PROBLEM DETAILS:
Lines that include "pinky" make up the answer; copy all of them from the data below.

::::

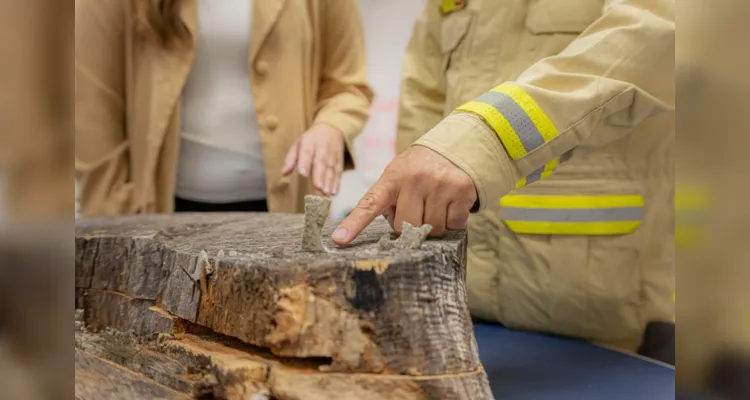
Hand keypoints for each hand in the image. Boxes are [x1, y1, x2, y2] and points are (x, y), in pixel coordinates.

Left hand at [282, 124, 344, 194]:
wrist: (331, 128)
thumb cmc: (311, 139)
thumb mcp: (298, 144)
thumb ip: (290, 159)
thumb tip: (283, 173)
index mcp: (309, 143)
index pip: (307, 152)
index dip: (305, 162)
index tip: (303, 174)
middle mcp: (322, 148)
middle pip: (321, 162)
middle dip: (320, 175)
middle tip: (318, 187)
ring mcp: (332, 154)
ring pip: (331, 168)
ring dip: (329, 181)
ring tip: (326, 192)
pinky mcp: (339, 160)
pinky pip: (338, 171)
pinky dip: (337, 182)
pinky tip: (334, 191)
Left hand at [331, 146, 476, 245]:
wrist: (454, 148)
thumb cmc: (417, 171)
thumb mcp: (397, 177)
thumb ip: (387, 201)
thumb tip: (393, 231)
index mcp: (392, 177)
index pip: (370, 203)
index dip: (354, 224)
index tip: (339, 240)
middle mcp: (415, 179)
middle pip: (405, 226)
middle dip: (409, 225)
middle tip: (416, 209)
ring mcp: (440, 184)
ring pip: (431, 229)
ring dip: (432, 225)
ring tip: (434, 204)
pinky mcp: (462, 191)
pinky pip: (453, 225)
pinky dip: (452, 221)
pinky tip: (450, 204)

::::

SOLUTION:
pinky mcp: (339, 160)
pinky pip: (338, 171)
pinky dip: (337, 182)
pinky tip: (334, 191)
pinky mcp: (462, 191)
pinky pip: (453, 225)
pinky dip: (452, 221)
pinky tip: (450, 204)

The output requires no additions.